If the Maquis attack this Favorite Son, almost a living legend, they risk alienating a lot of their own colonists sympathetic to their cause.
It's no longer about doing what's right, but just maintaining a treaty which the Cardassians don't seem intent on honoring.

Upon this, Chakotay turns his back on Starfleet & the Federation. He hijacks the Runabout and takes it to the DMZ and one of the top leaders of the Maquis. So even though he was supposed to be a Captain, in the end he left as a Commander.

This is a huge departure from what's actually established in the show where it's established that Chakotay just...resigned from Starfleet. 
How...thrilling?

So the pilot ends and these ragtag renegades now have to work with the Starfleet crew in order to survive. Like I said before, that should be a source of drama but it isn't. You'd especially think that Chakotay, the leader of these rebels would be the most vocally opposed to it but if anything, he's the one who adjusts the quickest to it.

Heck, the pre-opening credits scene to the second episode has him threatening two of his own crew with charges of mutiny when they suggest he should try and take over the ship. THIS is the terrorist leader?

What would have added to this drama is if they changed a crucial part about Captain Janeway; make it that she wasn't Voyager's initial Captain but rather the First Officer.

Before you set that phaser to 'kill', hear me out.

Voyager's original First Officer was killed when they were flung to the other side of the galaxy so that's why Chakotay was able to fill that position. But suppose a different character was Captain and instead Commander Janeway is the first officer?

Here, Janeway would be involved with Starfleet Intelligence, not having served on a starship in maybe...five to seven years, taking part in this mission purely in an observational standpoint as her recent duties have had her focusing on defeating the Maquis. Yes, I know in the show Janeway was primarily a scientist but let's say she can be both.

So what a contrast. On one side you would have Janeway, a Commander who is forced to take the role of Captain even though she may be unprepared for it.
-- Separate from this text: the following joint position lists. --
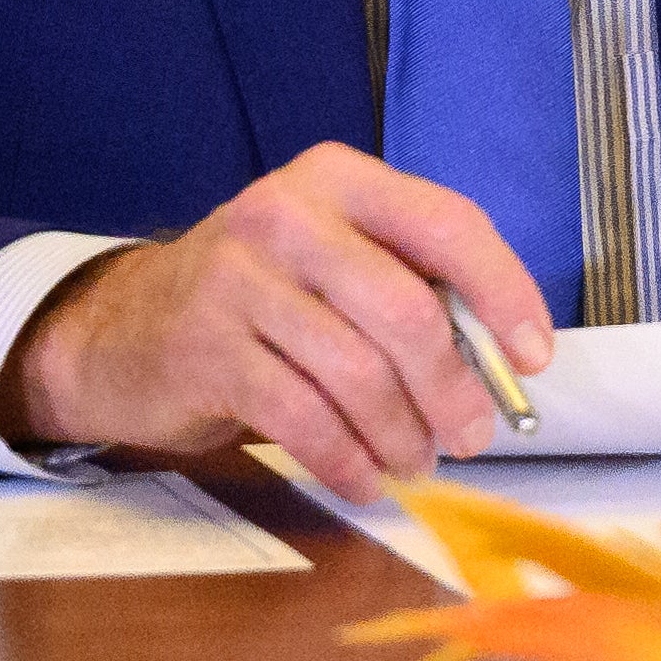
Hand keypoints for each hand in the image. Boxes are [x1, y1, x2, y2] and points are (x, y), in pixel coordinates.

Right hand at [0, 144, 561, 500]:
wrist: (125, 327)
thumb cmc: (264, 297)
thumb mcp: (338, 259)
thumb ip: (413, 284)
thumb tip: (505, 357)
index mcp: (340, 180)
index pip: (449, 224)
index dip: (505, 293)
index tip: (535, 357)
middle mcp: (286, 216)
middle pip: (406, 312)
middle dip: (454, 387)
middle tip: (474, 435)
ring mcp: (237, 281)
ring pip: (357, 373)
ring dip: (402, 434)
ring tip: (418, 462)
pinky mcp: (204, 350)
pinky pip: (303, 419)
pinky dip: (347, 460)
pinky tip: (366, 479)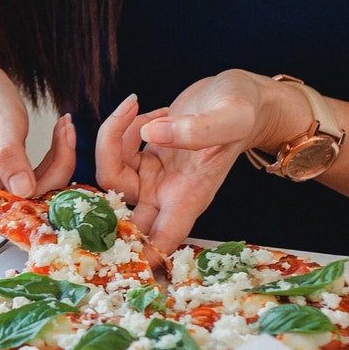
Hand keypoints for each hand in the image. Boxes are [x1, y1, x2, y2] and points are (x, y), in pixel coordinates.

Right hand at [0, 64, 75, 213]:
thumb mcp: (1, 115)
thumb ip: (10, 153)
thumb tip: (24, 191)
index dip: (23, 200)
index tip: (58, 170)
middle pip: (5, 206)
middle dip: (45, 180)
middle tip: (68, 137)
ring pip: (17, 204)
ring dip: (48, 177)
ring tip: (64, 135)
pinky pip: (19, 197)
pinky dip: (42, 176)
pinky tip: (56, 147)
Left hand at [95, 72, 303, 253]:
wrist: (243, 97)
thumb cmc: (246, 112)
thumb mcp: (232, 117)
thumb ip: (200, 129)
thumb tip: (153, 134)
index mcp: (190, 196)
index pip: (162, 239)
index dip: (140, 252)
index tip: (116, 247)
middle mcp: (168, 192)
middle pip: (121, 214)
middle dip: (102, 192)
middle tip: (107, 147)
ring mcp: (153, 175)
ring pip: (110, 177)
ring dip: (111, 139)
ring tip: (136, 107)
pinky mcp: (144, 155)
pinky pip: (114, 151)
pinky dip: (120, 127)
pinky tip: (146, 109)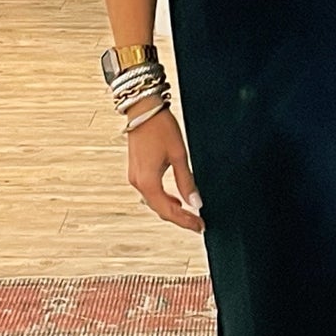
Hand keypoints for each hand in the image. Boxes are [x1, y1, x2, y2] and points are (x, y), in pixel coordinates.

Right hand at [127, 105, 204, 233]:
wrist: (143, 108)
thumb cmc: (160, 127)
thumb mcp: (178, 155)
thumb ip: (187, 181)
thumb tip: (196, 203)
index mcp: (148, 181)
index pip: (169, 210)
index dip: (185, 221)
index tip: (200, 226)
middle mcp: (138, 182)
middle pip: (160, 209)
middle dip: (180, 218)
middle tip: (199, 224)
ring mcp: (135, 177)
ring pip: (155, 202)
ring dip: (172, 210)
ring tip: (191, 215)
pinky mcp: (136, 171)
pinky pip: (151, 193)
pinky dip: (164, 200)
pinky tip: (177, 200)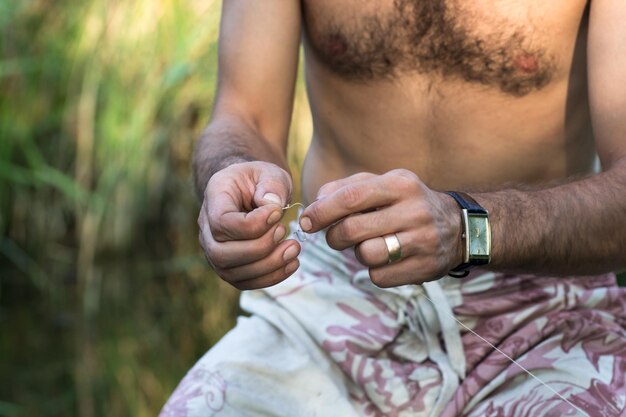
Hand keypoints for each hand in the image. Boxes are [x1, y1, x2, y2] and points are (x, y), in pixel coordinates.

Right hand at [198, 161, 300, 289]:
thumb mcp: (269, 172)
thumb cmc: (260, 180)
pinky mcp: (229, 267)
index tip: (277, 213)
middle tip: (284, 231)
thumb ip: (272, 185)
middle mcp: (206, 227)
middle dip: (259, 249)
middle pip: (221, 253)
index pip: (221, 222)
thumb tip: (272, 206)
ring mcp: (214, 250)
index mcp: (214, 197)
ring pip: (231, 272)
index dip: (252, 224)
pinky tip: (292, 263)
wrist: (251, 192)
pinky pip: (244, 282)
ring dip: (268, 266)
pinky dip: (270, 277)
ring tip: (294, 248)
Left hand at [299, 170, 462, 285]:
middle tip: (335, 236)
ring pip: (366, 255)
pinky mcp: (424, 268)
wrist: (459, 228)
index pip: (351, 197)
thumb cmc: (407, 203)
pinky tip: (387, 259)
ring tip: (368, 245)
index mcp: (400, 184)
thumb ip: (347, 188)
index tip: (306, 221)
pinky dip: (374, 271)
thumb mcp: (385, 184)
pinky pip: (380, 277)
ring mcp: (422, 241)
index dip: (322, 211)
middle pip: (353, 229)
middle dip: (334, 236)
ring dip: (358, 253)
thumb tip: (315, 204)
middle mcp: (414, 211)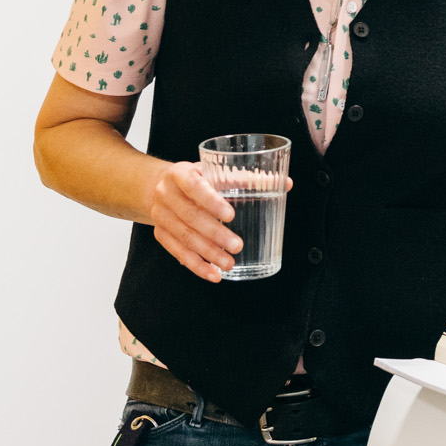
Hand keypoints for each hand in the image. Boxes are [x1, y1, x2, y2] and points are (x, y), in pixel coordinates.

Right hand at [145, 161, 262, 282]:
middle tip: (237, 246)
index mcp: (180, 173)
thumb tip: (285, 183)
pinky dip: (196, 265)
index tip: (231, 215)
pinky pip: (177, 252)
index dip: (211, 201)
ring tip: (228, 264)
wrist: (161, 186)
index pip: (194, 186)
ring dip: (207, 254)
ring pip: (184, 237)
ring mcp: (160, 215)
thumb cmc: (198, 178)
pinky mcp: (160, 234)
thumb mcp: (216, 171)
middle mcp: (166, 194)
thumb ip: (247, 178)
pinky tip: (212, 274)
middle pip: (190, 217)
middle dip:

On the other side, Chakotay, a man who was all but destined to be Captain but now back to being a subordinate. These two different personalities trying to work together to get their people home would have been really interesting to watch.

A Captain who is primarily an intelligence/science officer and maybe unprepared for her new position as leader of a crew of 150 and a First Officer who is probably more qualified to be in charge and has a more tactical way of getting things done.

It probably would have lead to better stories and not gotten Robert Beltran to be so openly critical about the series. Heck, I wasn't even on the show and I sympathize with his position.
Beltran was vocal about the writing while Voyager was on the air but perhaps the years have mellowed him out a little? Right now he's back to playing Chakotay on the animated series Star Trek: Prodigy.

I have no plans to watch that series but who knows, maybe that'll be the series to give the character the depth that he was worthy of.

"Potential character development? Finally, something to smile about!"